[[ Text open ]]

Questions about the NFACoG:
How long will I have to be a member before I get a place in the heavenly host? No waiting, just as soon as I get my tithes.
Will you develop superpowers, and will they incude fire breathing and Smiting with Plagues? Absolutely!!!
If so, will you do Smitings on request? For the right price.
Will you convince me that I am one of the super-special Chosen People, who are the only ones that are Right and the ones that god cares about more than anyone? Depends. How gullible are you?
Will your timeline for the end-times feature exciting and impressive disasters and wars? Yes. But always 5 years into the future.
Will you take suggestions for events into consideration? God will consider any ideas.
Do early joiners get special considerations for positions within the church? Seniority counts.
If so, is the position of Chief Toady or Executive Officer in charge of Brown-Nosing still open? I plan to have multiple positions. Seniority counts, but so do contributions.
Will Mrs Mike sit in the front during sermons and cackle hideously at every poor attempt at a joke? Currently, there is no Mrs. Mike. Will consider any cute young things as a possible candidate for the Silent Witness and Prophetess over the rest of the church position. But cackling is a deal breaker.
If so, how much extra tithe do we need to gather to make her stop? On second thought, cackling will not be a deal breaker to become silent witness. Silence of 2nd witness varies with tithe income.
What about just pure unadulterated mocking ability? Plus, I can create Tsunami’s in the bathtub…. can I at least be an Elder? A sherriffing one perhaps? Can I also get to do the disfellowshipping?
“Plus, I can create Tsunami’s in the bathtub…. can I at least be an Elder?”
I anoint you in my Far Reaching Church of God. You now have the authority to marry and bury. If you must disfellowship, please do it so that it doesn’t interfere with the squawking from my wife OK? Since you have left my flock (the first publicly I might add and must admit), you are doubly marked. Do you think that God is not mocked by your insubordination to my authority from the God who gave me the revelation to write the book 2008? Who do you think you are to question God who lied to me about the predictions I made? Isn’t God a liar? Why can’t you believe my God who lies to you? If you can’t believe me, then you should believe my Book- 2008: God’s Final Witness. EVERYTHING that was said in that book (except for me admitting I am a false witness) has COME TRUE! You have no EARS! I speak to only the people who want to believe me. You don’t understand! My prophecies are true**!

[[ Text closed ]]

▸ **Exercises to complete**:
(1) From the NFACoG question-and-answer text, extract the passage starting at "What about just" and ending at "do the disfellowshipping?".
(2) Extend the NFACoG question-and-answer text, picking up right after its final sentence.

[[ Study material open ]]

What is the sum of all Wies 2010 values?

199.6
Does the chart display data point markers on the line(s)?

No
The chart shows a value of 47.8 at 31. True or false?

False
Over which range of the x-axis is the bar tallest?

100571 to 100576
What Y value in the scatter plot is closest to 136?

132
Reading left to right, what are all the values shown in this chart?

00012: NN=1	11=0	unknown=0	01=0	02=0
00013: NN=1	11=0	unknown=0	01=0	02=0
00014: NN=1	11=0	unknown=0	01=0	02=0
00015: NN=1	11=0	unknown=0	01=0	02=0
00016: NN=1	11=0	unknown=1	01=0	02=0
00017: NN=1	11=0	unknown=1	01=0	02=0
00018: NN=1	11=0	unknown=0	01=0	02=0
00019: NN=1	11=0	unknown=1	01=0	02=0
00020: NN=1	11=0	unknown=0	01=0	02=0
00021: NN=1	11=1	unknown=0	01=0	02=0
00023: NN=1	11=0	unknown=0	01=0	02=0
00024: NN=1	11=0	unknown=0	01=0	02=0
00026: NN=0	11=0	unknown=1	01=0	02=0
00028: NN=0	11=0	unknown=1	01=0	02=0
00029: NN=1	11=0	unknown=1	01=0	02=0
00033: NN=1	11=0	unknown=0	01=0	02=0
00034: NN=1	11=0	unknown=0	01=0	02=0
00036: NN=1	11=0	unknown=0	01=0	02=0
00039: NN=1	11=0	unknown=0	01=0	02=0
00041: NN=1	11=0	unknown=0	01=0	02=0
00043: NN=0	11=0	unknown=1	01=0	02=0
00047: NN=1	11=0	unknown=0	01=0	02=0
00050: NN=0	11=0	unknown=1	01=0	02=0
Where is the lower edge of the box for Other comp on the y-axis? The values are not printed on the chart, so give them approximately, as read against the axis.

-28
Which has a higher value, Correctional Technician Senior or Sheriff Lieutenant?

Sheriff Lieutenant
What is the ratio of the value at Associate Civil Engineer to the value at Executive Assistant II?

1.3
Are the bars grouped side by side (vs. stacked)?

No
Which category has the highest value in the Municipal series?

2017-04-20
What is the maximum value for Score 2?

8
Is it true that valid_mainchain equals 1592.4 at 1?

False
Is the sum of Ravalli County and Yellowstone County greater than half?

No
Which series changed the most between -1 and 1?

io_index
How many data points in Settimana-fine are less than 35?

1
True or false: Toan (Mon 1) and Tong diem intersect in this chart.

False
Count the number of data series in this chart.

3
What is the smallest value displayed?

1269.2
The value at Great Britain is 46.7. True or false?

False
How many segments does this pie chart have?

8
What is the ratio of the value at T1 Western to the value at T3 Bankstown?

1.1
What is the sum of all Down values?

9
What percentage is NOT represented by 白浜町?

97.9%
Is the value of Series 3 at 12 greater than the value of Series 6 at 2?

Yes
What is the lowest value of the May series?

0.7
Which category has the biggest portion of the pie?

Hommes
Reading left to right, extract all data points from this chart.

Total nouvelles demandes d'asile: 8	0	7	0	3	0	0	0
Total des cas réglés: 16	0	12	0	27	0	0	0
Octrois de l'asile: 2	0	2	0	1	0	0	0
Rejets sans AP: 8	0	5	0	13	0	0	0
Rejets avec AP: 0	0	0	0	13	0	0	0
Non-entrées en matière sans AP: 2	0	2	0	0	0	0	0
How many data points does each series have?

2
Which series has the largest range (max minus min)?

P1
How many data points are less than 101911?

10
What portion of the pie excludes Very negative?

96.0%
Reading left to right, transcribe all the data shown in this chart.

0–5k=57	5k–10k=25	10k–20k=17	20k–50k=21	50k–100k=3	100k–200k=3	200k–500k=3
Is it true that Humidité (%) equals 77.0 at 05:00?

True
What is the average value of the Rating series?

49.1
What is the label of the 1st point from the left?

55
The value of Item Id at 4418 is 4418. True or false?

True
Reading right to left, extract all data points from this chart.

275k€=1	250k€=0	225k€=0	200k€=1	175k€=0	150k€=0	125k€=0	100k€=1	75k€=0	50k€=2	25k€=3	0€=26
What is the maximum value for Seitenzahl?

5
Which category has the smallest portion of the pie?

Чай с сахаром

[[ Study material closed ]]

▸ **Solved tasks**:
(1)
What about just pure unadulterated mocking ability? Plus, I can create Tsunami’s in the bathtub…. can I at least be an Elder? A sherriffing one perhaps? Can I also get to do the disfellowshipping?

(2)
**My theological underpinnings are not based on the Holy Bible. I do not have any theological training that would point me to understand the scriptures. I indeed rely on my own logic and sense of grandiosity as was revealed in 2006 when I wrote this book. I realize that God doesn’t think of me as his “prophet” but I continue in the hopes that you will support me until I can move to Europe with a bank account large enough to withstand retirement. Thanks!
LOL Mark — you’re channelling Spanky there, not Witless Weinland. Are you cribbing from Meredith’s “I disfellowshipped and marked you thirty years ago, and BY THE ALMIGHTY CREATOR I WILL DISFELLOWSHIP AND MARK YOU TODAY TOO!” co-jerker letter he sent around last year? (I forget who it was Spanky was gunning for, at the time: ISTR it was Wild Willie.)
Can we just clarify that Queensland is larger than Texas in area, not population. The population of Texas alone is higher than the whole of Australia. Also, by Wikipedia area figures Queensland is only 2.6 times as large as Texas.
The bit about the size of Queensland relative to the size of Texas was put out by Wayne. And it’s about the most accurate thing he said in the whole sermon
Wayne? Accurate?
I had rather just assumed that those two words would not propagate the same sentance without first adding a “Un-” before the 2nd word…
Wayne accurate?
That will take some time to get used to… even a superficial “accurate” is a somewhat daunting tact to take when dealing with a heirarchy member of Ron’s cult.
Sounds like a good deal – count me in. I am spiritually on the way to the bank as I type this. I feel more blessed already.